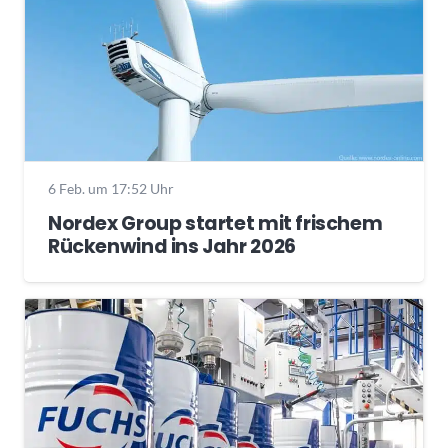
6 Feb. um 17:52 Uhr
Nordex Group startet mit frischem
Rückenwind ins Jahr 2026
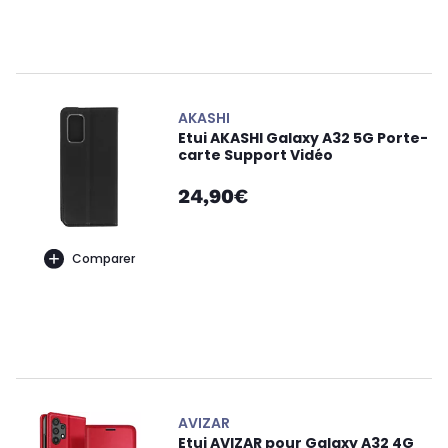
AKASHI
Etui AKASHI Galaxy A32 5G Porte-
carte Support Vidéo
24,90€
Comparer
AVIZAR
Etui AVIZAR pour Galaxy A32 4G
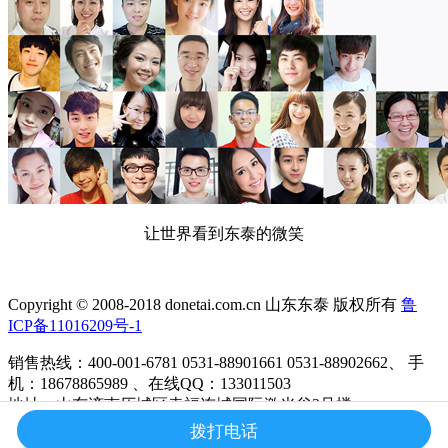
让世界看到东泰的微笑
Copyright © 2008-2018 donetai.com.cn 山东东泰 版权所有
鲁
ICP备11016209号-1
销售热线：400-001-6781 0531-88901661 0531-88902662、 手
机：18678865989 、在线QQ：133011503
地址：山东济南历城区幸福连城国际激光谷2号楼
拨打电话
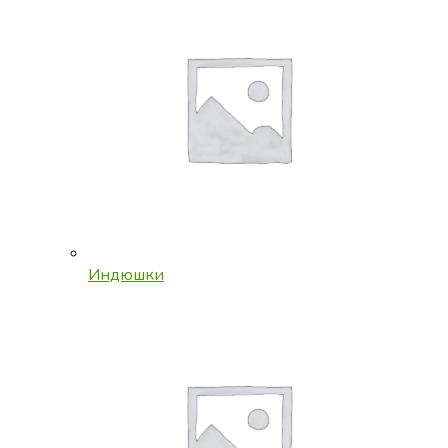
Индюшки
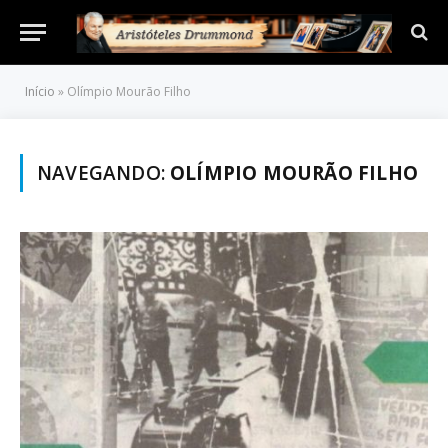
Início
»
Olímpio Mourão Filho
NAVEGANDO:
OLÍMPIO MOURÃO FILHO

□ □ □ □

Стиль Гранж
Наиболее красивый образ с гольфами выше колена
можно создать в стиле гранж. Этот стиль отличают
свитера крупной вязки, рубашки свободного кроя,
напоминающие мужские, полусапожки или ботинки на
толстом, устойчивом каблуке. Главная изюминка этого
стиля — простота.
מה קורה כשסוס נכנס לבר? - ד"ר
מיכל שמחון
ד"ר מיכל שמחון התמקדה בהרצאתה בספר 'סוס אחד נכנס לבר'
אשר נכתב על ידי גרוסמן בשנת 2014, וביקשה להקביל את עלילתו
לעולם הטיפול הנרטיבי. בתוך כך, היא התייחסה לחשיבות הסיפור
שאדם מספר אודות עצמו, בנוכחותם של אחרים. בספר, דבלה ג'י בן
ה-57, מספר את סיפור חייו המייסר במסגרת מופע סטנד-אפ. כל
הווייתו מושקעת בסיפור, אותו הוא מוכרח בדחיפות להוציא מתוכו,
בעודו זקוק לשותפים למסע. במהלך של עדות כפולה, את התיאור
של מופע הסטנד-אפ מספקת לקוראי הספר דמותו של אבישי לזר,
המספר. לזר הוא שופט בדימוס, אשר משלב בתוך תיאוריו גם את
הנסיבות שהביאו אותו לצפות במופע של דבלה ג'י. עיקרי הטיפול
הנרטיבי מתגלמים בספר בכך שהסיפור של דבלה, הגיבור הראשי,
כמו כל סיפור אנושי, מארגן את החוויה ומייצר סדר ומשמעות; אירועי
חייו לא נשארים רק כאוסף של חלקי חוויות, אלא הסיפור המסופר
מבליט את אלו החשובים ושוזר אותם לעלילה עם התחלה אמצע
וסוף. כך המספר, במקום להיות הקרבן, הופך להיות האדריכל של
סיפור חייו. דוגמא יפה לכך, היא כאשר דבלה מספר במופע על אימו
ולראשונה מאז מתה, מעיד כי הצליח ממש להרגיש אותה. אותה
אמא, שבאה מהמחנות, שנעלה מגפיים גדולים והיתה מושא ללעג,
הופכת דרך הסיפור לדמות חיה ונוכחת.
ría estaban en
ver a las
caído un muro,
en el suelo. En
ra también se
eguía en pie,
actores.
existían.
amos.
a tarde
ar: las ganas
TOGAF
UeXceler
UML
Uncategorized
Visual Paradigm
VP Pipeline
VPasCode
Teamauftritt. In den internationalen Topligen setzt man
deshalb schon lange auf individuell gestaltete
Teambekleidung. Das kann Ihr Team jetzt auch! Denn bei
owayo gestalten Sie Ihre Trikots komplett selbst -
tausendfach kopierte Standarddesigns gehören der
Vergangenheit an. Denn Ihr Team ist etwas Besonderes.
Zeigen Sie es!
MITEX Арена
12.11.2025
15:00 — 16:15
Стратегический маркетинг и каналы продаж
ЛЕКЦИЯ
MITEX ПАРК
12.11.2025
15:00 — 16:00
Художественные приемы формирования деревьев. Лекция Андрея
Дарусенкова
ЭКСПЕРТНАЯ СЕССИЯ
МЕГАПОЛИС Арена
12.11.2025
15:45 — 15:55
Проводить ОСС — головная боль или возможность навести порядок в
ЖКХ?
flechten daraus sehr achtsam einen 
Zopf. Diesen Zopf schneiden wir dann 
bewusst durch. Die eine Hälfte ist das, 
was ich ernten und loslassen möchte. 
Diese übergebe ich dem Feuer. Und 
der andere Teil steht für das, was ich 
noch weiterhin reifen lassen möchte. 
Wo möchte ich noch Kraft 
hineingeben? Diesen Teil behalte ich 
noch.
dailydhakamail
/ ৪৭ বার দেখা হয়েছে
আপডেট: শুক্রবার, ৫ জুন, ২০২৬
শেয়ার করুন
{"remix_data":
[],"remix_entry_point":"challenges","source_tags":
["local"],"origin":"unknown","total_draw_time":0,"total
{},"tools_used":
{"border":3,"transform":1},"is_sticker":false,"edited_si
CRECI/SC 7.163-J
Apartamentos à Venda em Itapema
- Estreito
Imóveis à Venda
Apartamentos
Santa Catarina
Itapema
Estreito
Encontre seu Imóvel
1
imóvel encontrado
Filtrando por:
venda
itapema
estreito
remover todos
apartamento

□ □ □ □

## Aim of the task
If a line in the records above contains the string "Galaxy", copy that line out.

## Answer box
Etui AKASHI Galaxy A32 5G Porte-
Etui AVIZAR pour Galaxy A32 4G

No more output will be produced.